PROVIDED DATA →
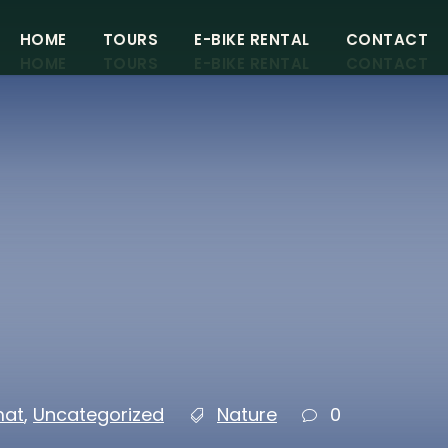
HOME
TOURS
E-BIKE RENTAL
CONTACT
HOME
TOURS
E-BIKE RENTAL
CONTACT
DAY E-BIKE TOURS
DAY E-BIKE TOURS
MULTI DAY E-BIKE TOURS
MULTI DAY E-BIKE TOURS
mat
,
Uncategorized
Nature
0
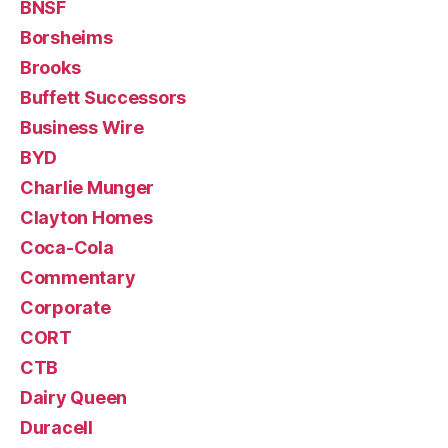
BNSF
Borsheims
Brooks
Buffett Successors
Business Wire
BYD
Charlie Munger
Clayton Homes
Coca-Cola
Commentary
Corporate
CORT
CTB
Dairy Queen
Duracell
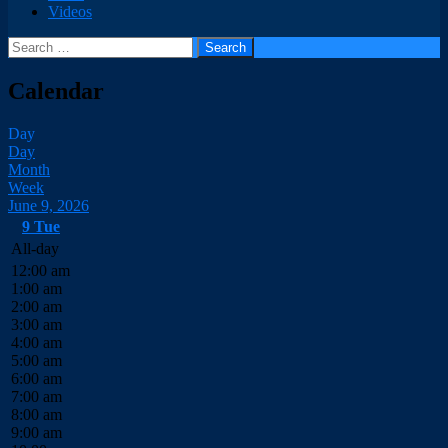
Videos
Search
for:
Calendar
Day
Day
Month
Week
June 9, 2026
9
Tue
All-day
12:00 am
1:00 am
2:00 am
3:00 am
4:00 am
5:00 am
6:00 am
7:00 am
8:00 am
9:00 am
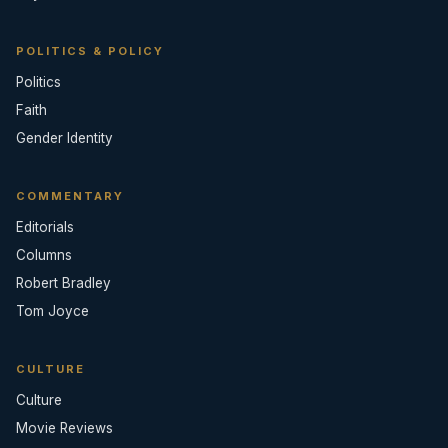
POLITICS & POLICY
Politics
Faith
Gender Identity
COMMENTARY
Editorials
Columns
Robert Bradley
Tom Joyce
CULTURE
Culture
Movie Reviews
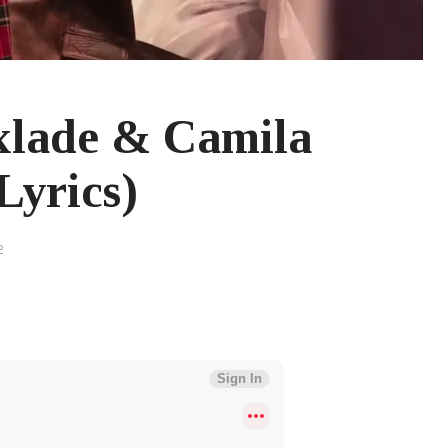
lade & Camila
Lyrics)
2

WHAT THE TASK ASKS → Only the pictures are to be dropped; return everything else in the listing exactly.

REPLY TO THE TASK →
HOME
TOURS
E-BIKE RENTAL
CONTACT
HOME
TOURS
E-BIKE RENTAL
CONTACT
DAY E-BIKE TOURS
DAY E-BIKE TOURS
MULTI DAY E-BIKE TOURS
MULTI DAY E-BIKE TOURS
mat
,
Uncategorized
Nature
0
BNSF
Borsheims
Brooks
Buffett Successors
Business Wire
BYD
Charlie Munger
Clayton Homes
Coca-Cola
Commentary
Corporate
CORT
CTB
Dairy Queen
Duracell
Videos
Search
for:
Calendar
Day
Day
Month
Week
June 9, 2026
9
Tue
All-day
12:00 am
1:00 am
2:00 am
3:00 am
4:00 am
5:00 am
6:00 am
7:00 am
8:00 am
9:00 am
POLITICS & POLICY
Politics
Faith
Gender Identity
COMMENTARY
Editorials
Columns
Robert Bradley
Tom Joyce
CULTURE
Culture
Movie Reviews
lade & Camila
Lyrics)
2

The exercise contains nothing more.